TASK DESCRIPTION: A verbatim reproduction of the lines below, from the line containing "gian bảo trì" through the line containing "đến với khách", both ends included, is the whole required output.

Source data
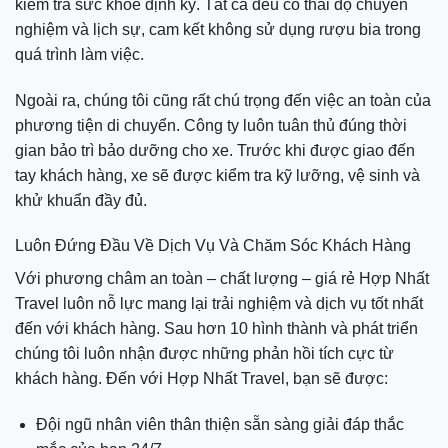
kiểm tra sức khỏe định kỳ. Tất cả đều có thái độ chuyên
nghiệm và lịch sự, cam kết không sử dụng rượu bia trong
quá trình làm việc.
Ngoài ra, chúng tôi cũng rất chú trọng đến việc an toàn của
phương tiện di chuyển. Công ty luôn tuân thủ đúng thời
gian bảo trì bảo dưỡng cho xe. Trước khi được giao đến
tay khách hàng, xe sẽ được kiểm tra kỹ lưỡng, vệ sinh và
khử khuẩn đầy đủ.
Luôn Đứng Đầu Về Dịch Vụ Và Chăm Sóc Khách Hàng
Với phương châm an toàn – chất lượng – giá rẻ Hợp Nhất
Travel luôn nỗ lực mang lại trải nghiệm và dịch vụ tốt nhất
đến với khách hàng. Sau hơn 10 hình thành và phát triển
chúng tôi luôn nhận được những phản hồi tích cực từ
khách hàng. Đến với Hợp Nhất Travel, bạn sẽ được:
Đội ngũ nhân viên thân thiện sẵn sàng giải đáp thắc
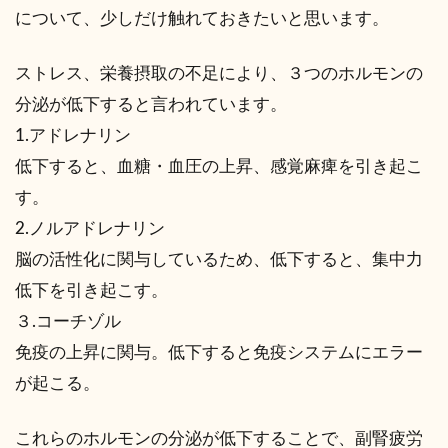
について、少しだけ触れておきたいと思います。
ストレス、栄養摂取の不足により、３つのホルモンの
分泌が低下すると言われています。
1.アドレナリン
低下すると、血糖・血圧の上昇、感覚麻痺を引き起こ
す。
2.ノルアドレナリン
脳の活性化に関与しているため、低下すると、集中力
低下を引き起こす。
３.コーチゾル
免疫の上昇に関与。低下すると免疫システムにエラー
が起こる。
これらのホルモンの分泌が低下することで、副腎疲労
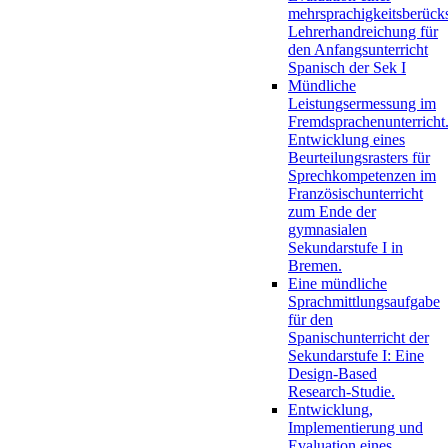
mehrsprachigkeitsberück
Lehrerhandreichung für
den Anfangsunterricht
Spanisch der Sek I
Mündliche
Leistungsermessung im
Fremdsprachenunterricht
Entwicklung eines
Beurteilungsrasters für
Sprechkompetenzen im
Französischunterricht
zum Ende der
gymnasialen
Sekundarstufe I in
Bremen.
Eine mündliche
Sprachmittlungsaufgabe
für den
Spanischunterricht der
Sekundarstufe I: Eine
Design-Based
Research-Studie.
Entwicklung,
Implementierung und
Evaluation eines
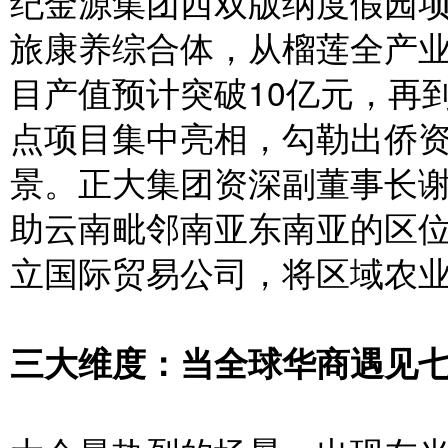
纪金源集团西双版纳度假园
旅康养综合体，从榴莲全产
目产值预计突破10亿元，再
点项目集中亮相，勾勒出侨
景。正大集团资深副董事长
助云南毗邻南亚东南亚的区
立国际贸易公司，将区域农
三大维度：当全球华商遇见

ANSWER BOX:
gian bảo trì bảo dưỡng cho xe. Trước khi được giao đến
tay khách hàng, xe sẽ được kiểm tra kỹ lưỡng, vệ sinh và
khử khuẩn đầy đủ.
Luôn Đứng Đầu Về Dịch Vụ Và Chăm Sóc Khách Hàng
Với phương châm an toàn – chất lượng – giá rẻ Hợp Nhất
Travel luôn nỗ lực mang lại trải nghiệm và dịch vụ tốt nhất
đến với khách hàng. Sau hơn 10 hình thành và phát triển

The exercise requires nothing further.